Your copy should hold only the lines from the one with "[196,710,265,727] choosing ->" to the one with "[266,424,306,439] very -> (677, 293) none", both included, each exactly as it stands below, with no pictures.

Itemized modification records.
..........

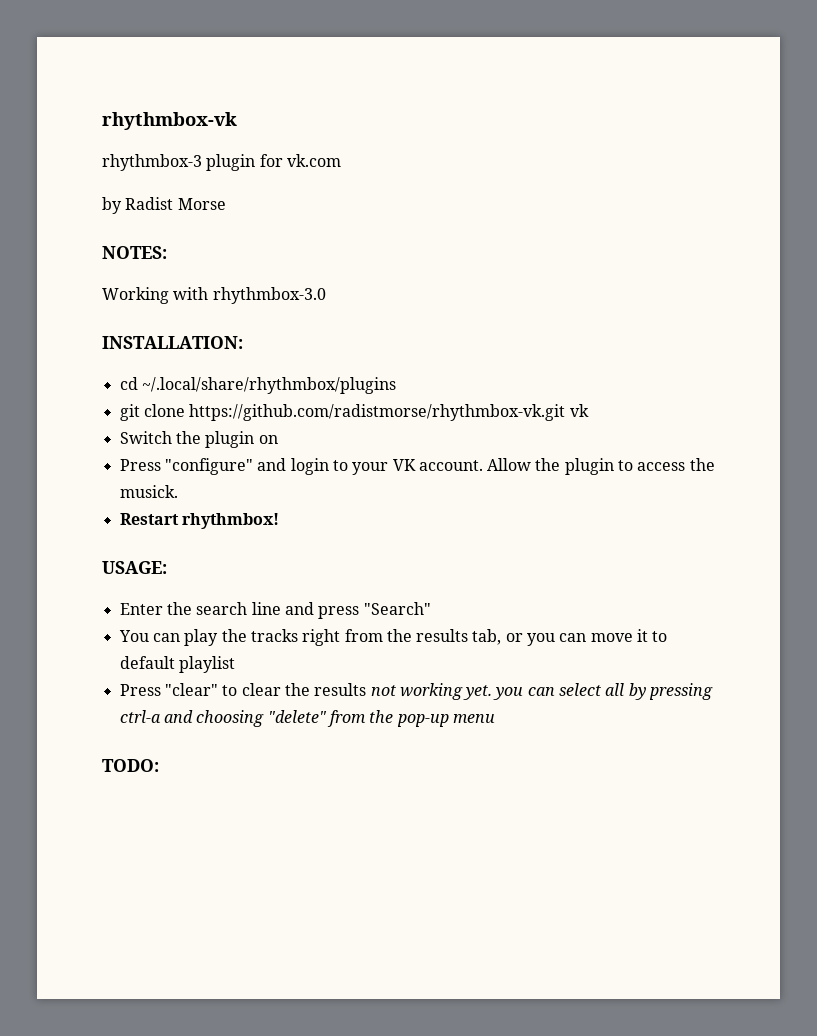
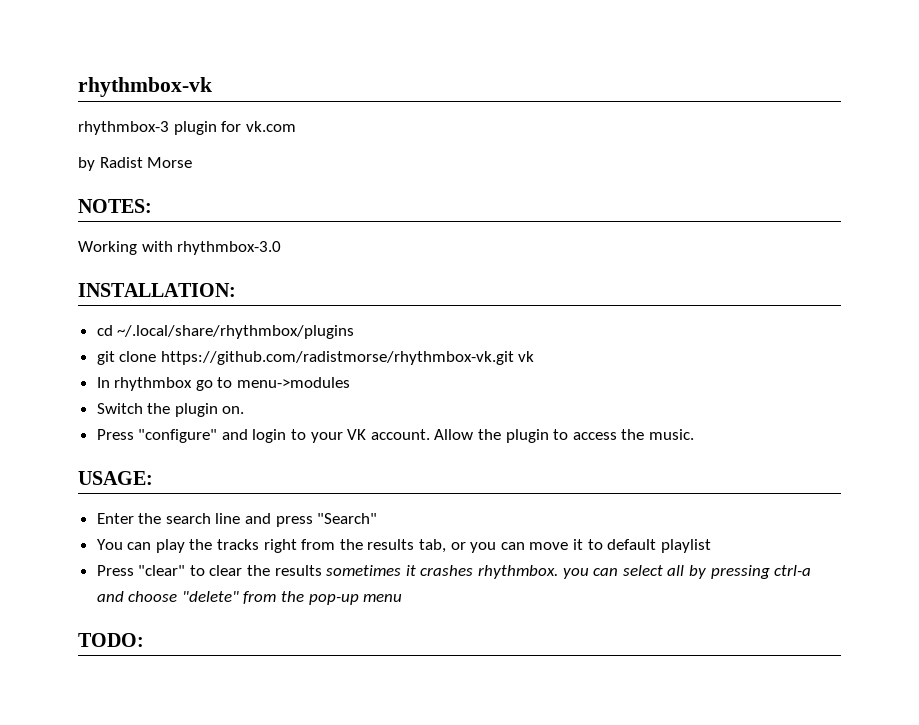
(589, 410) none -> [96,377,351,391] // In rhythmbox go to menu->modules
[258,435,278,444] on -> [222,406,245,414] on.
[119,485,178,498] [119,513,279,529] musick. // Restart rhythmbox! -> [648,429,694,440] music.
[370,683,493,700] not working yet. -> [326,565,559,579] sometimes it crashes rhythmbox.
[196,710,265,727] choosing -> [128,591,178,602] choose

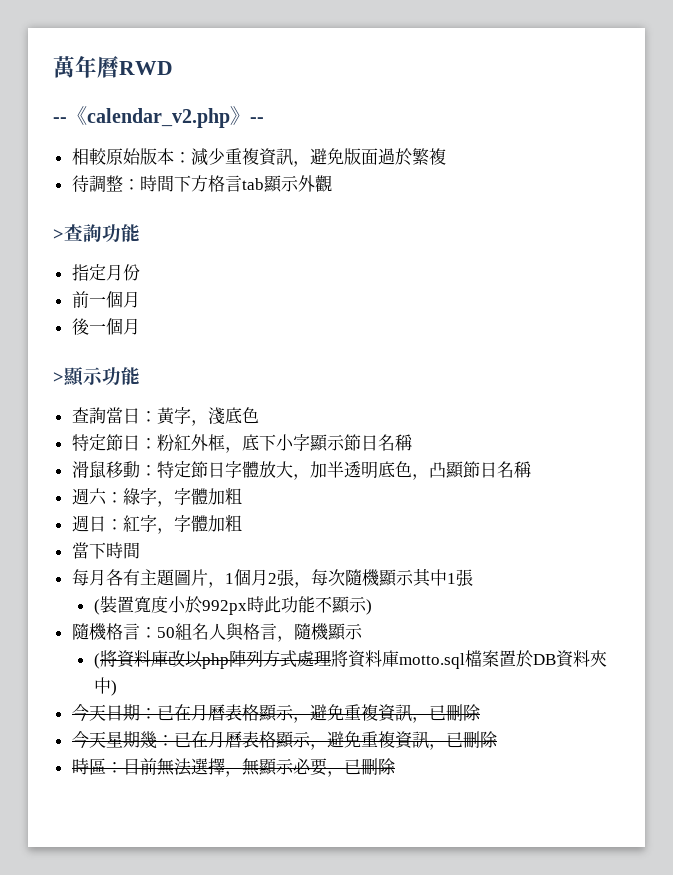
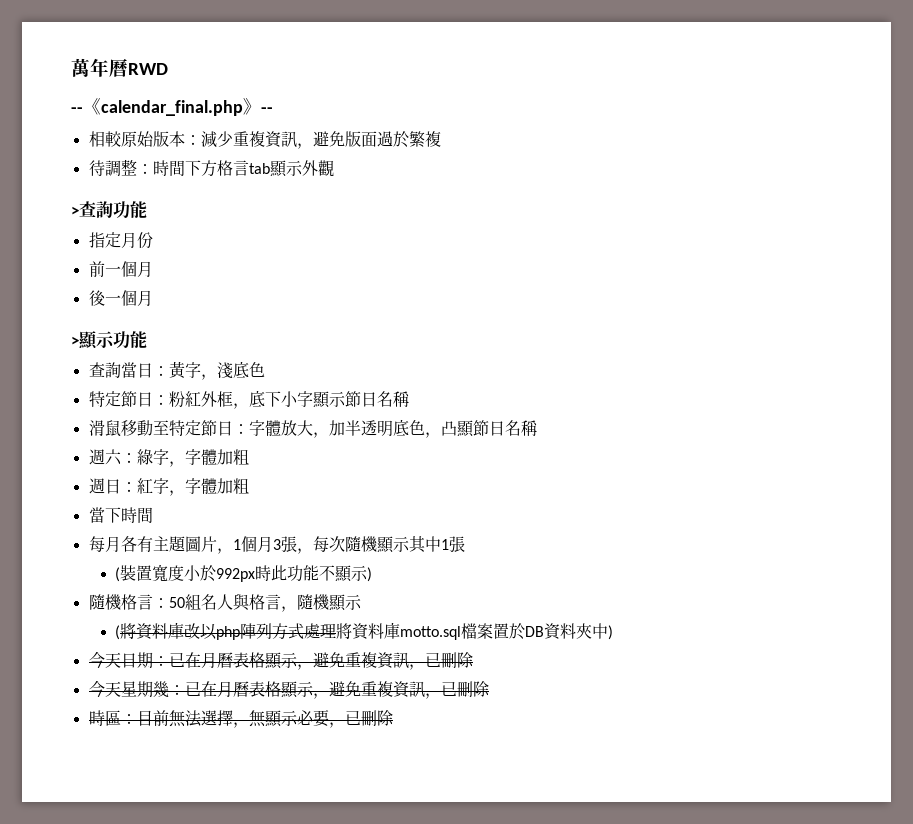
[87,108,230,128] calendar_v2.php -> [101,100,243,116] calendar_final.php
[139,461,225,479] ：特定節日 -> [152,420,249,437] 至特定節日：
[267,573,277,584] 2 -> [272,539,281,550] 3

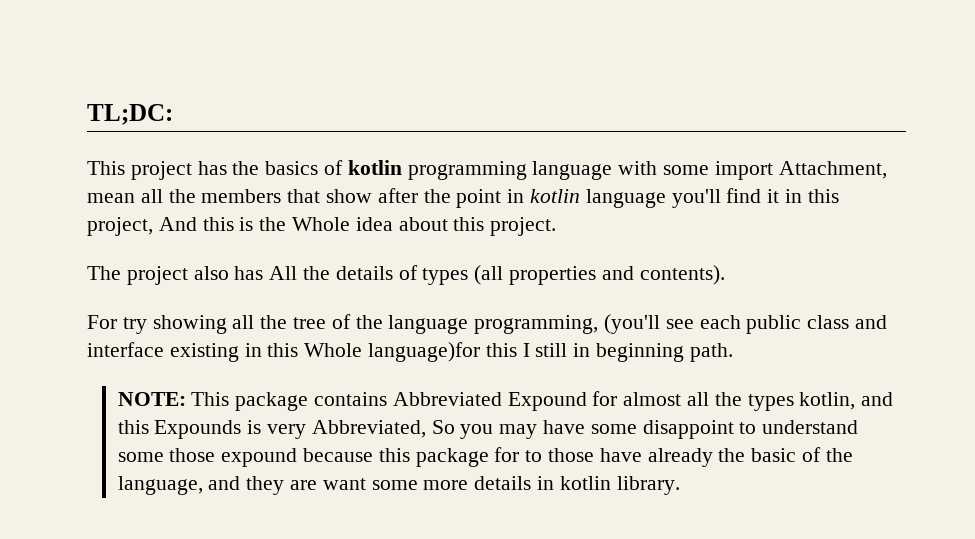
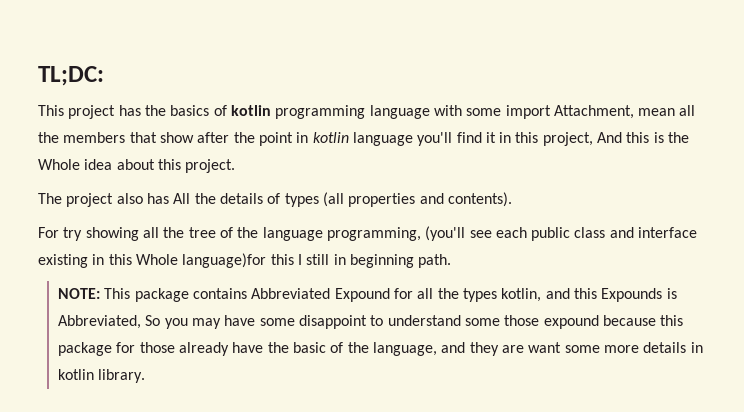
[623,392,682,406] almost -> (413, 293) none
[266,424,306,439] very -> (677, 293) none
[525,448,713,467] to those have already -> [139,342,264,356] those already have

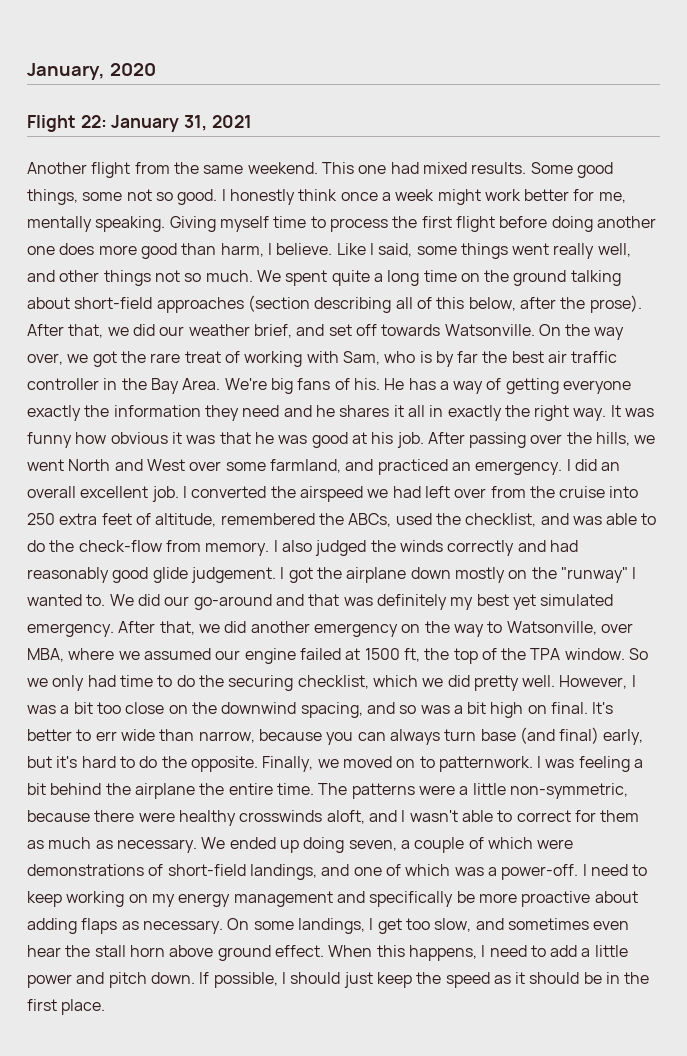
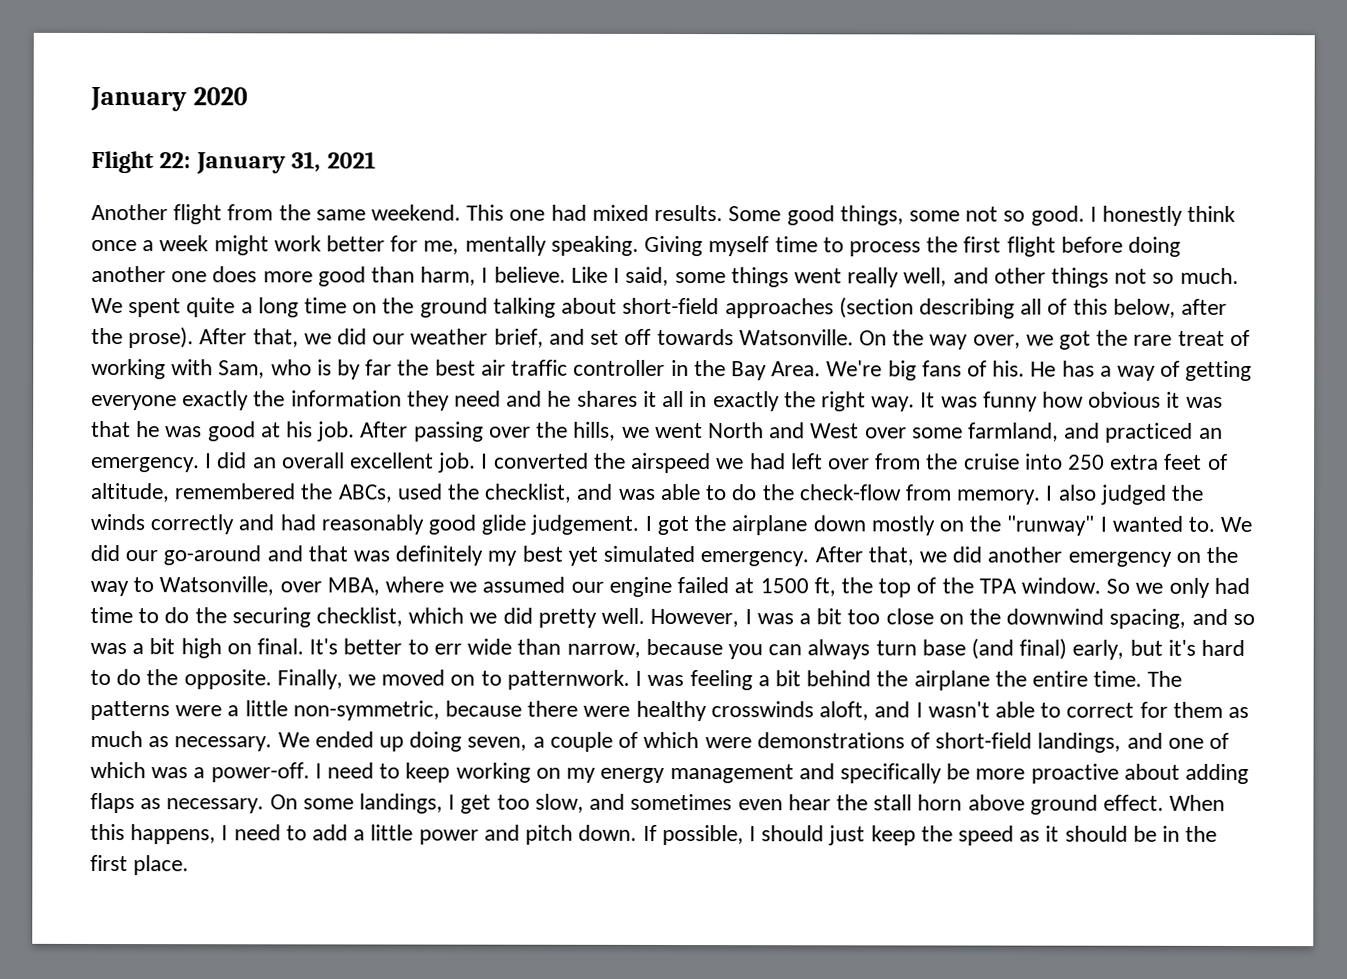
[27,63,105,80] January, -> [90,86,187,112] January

..........

SOLUTION BELOW.
[196,710,265,727] choosing -> [128,591,178,602] choose

[87,108,230,128] calendar_v2.php -> [101,100,243,116] calendar_final.php
[139,461,225,479] ：特定節日 -> [152,420,249,437] 至特定節日：
[267,573,277,584] 2 -> [272,539,281,550] 3

[623,392,682,406] almost -> (413, 293) none
[266,424,306,439] very -> (677, 293) none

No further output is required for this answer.